Ces dispositions traduisent un maintien formel de la variable ethnique dans l’organisation du pouvoir.
2. Les candidatures sont soumises à la déclaration d’ethnie
Pour les postes dans les commissions comme la Commission Vérité et Réconciliation, la CENI ou la CNIDH, les candidats doivent déclarer leur appartenance ethnique. Ce critère est également annoncé publiquement lors de la sélection finale.
3. Les concours d’accès sont affectés par l’ethnie
Dans des concours officiels (armée, police, faculté de médecine), des candidats mieux notés peuvent être écartés au profit d’autres, dans le but de respecter les quotas ethniques.
Des consultations en cours, mais sans réforme actée
En juillet 2023, le Sénat a entamé un processus d’évaluation des quotas ethniques à travers des consultations nationales. Les résultats n’ont pas été rendus publics à ce jour. Les positions exprimées restent partagées : certains estiment que le pays a dépassé les clivages ethniques, d’autres défendent les quotas comme garantie contre l’exclusion.

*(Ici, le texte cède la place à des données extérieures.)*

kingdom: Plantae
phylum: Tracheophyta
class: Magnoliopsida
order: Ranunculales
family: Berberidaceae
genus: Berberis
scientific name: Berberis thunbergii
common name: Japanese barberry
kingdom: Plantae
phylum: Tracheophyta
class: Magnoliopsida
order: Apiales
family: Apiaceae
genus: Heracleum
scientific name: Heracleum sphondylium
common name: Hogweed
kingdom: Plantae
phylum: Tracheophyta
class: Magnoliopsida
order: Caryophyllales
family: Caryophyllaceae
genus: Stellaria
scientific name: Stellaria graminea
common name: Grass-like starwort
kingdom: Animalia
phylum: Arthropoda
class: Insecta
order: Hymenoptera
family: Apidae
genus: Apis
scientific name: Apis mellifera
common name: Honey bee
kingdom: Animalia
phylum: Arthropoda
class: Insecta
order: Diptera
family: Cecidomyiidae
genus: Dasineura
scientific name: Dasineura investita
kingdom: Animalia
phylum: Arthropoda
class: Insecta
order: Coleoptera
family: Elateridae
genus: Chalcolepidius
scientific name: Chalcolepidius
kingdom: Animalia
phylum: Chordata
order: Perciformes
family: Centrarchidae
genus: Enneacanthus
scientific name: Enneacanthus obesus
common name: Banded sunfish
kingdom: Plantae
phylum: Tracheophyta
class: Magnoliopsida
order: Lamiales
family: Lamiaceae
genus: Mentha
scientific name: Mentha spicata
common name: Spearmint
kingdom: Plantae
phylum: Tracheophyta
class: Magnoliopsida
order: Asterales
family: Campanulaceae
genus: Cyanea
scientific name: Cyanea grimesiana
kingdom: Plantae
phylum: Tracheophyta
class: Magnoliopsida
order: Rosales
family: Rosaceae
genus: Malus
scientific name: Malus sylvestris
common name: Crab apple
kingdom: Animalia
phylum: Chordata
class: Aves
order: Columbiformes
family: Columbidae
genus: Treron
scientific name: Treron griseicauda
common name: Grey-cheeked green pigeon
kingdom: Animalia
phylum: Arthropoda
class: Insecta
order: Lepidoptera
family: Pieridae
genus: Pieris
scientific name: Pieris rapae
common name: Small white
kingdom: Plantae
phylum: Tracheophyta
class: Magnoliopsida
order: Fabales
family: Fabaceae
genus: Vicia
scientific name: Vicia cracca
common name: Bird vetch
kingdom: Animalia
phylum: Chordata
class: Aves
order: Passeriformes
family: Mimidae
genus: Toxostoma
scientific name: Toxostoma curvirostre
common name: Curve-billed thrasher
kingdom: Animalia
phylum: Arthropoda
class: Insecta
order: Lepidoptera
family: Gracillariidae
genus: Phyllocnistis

Des initiatives controversées du gouvernement
En février 2020, le ministre de l’Intérieur de l’époque, Pascal Barandagiye, a demandé aux organisations internationales de fournir la liste de leurs employés avec des précisions sur leur ethnie. Amnesty International avait exprimé son inquiétude, dénonçant l’absence de justification sur l’usage de ces données.
Une fiche similaire, envoyée en janvier 2022, sollicitait aussi les origines ethniques et géographiques des employés du public et des ONG, sans qu’aucune explication officielle ne soit donnée sur la finalité.
Conclusion
Les mécanismes de gestion ethnique sont toujours inscrits dans le droit et les pratiques institutionnelles du Burundi. L’affirmation du président Ndayishimiye selon laquelle la question ethnique est « du passé » ne correspond pas à la réalité des faits observables.
Verdict : Faux. La question ethnique reste bel et bien à l’agenda au Burundi.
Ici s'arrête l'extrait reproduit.